**Page excerpt**
☆ ☆ ☆ ☆ ☆
This paper is one of three digital art history case studies edited by Murtha Baca and Anne Helmreich published as posts on The Iris and as PDFs. See also:



The use of technology in a digital art history project depends on the requirements of the project at the heart of the art historian’s work. But it also needs the expertise of someone familiar with database software and analytical tools who can identify benefits and potential pitfalls of specific choices and help steer the researcher to a design that is best suited to the project. The Goupil Stock Books Project, conducted at the Getty Research Institute (GRI) between 2008 and 2011, illustrates a successful collaboration between an art historian and a technologist. The project was initiated by Agnès Penot in 2007 as part of her doctoral research on the internationalization of Goupil’s network of galleries and resulted in making publicly available the Goupil & Cie/Boussod, Valadon & Cie Stock Books database.(1)
☆ ☆ ☆ ☆ ☆
**Records**

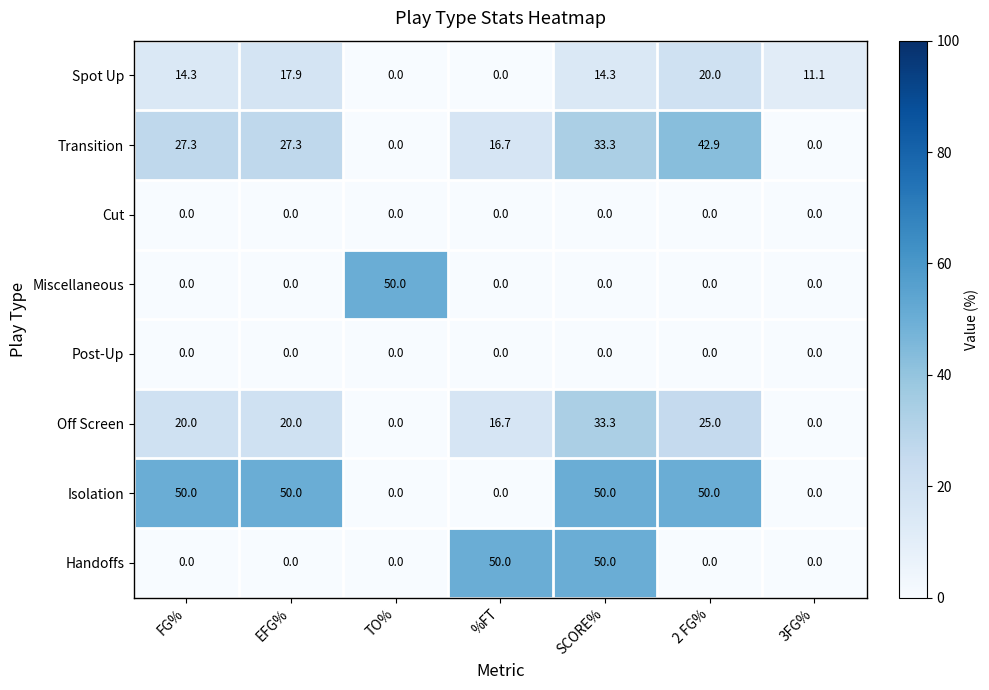

At how many categories does at least one series exceed 0?

7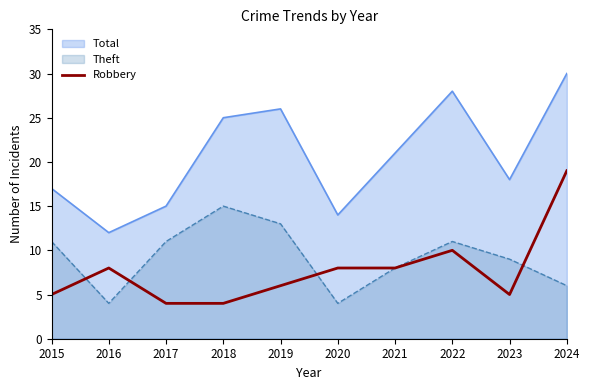

Which category has the lowest value in the Total series?

2016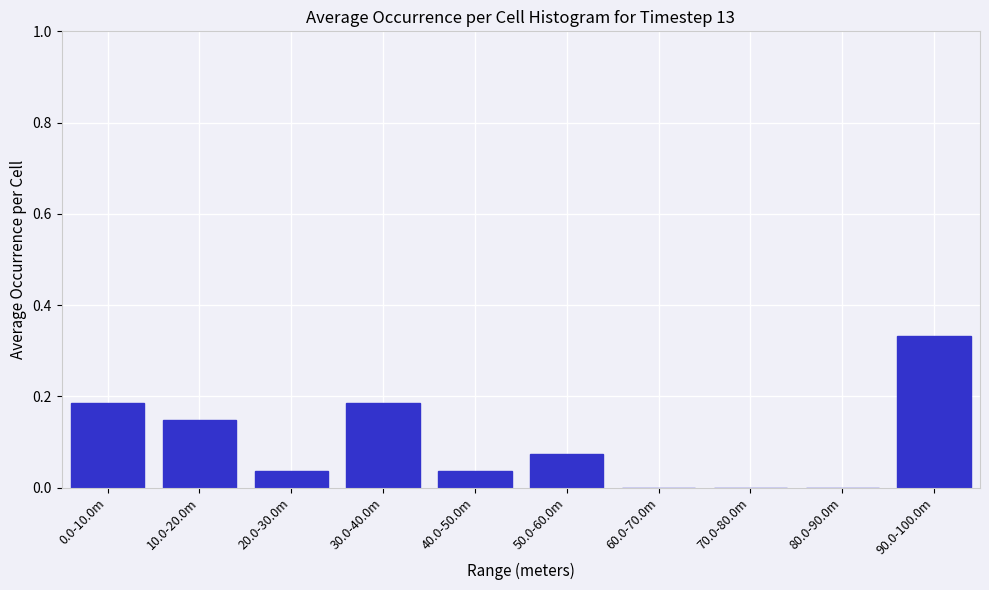

Is it true that the value at 80.0-90.0m is 0.0?

True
☆ ☆ ☆ ☆ ☆
**Parts of the exercise**
1. Translate this sentence from the Goupil Stock Books passage into French: "The Goupil Stock Books Project, conducted at the Getty Research Institute (GRI) between 2008 and 2011, illustrates a successful collaboration between an art historian and a technologist."
2. Answer these questions from the Goupil Stock Books passage:
(a) Who edited the three digital art history case studies?
(b) Who initiated the project, and in what year?
(c) At which institution was the project conducted?
The data that precede this point have no connection to the Goupil Stock Books passage.

**Responses per task**
1. Le projet Goupil Stock Books, mené au Getty Research Institute (GRI) entre 2008 et 2011, illustre une collaboration réussie entre un historien de l'art et un technologue.

2.
(a) Murtha Baca and Anne Helmreich
(b) Agnès Penot, in 2007
(c) The Getty Research Institute (GRI)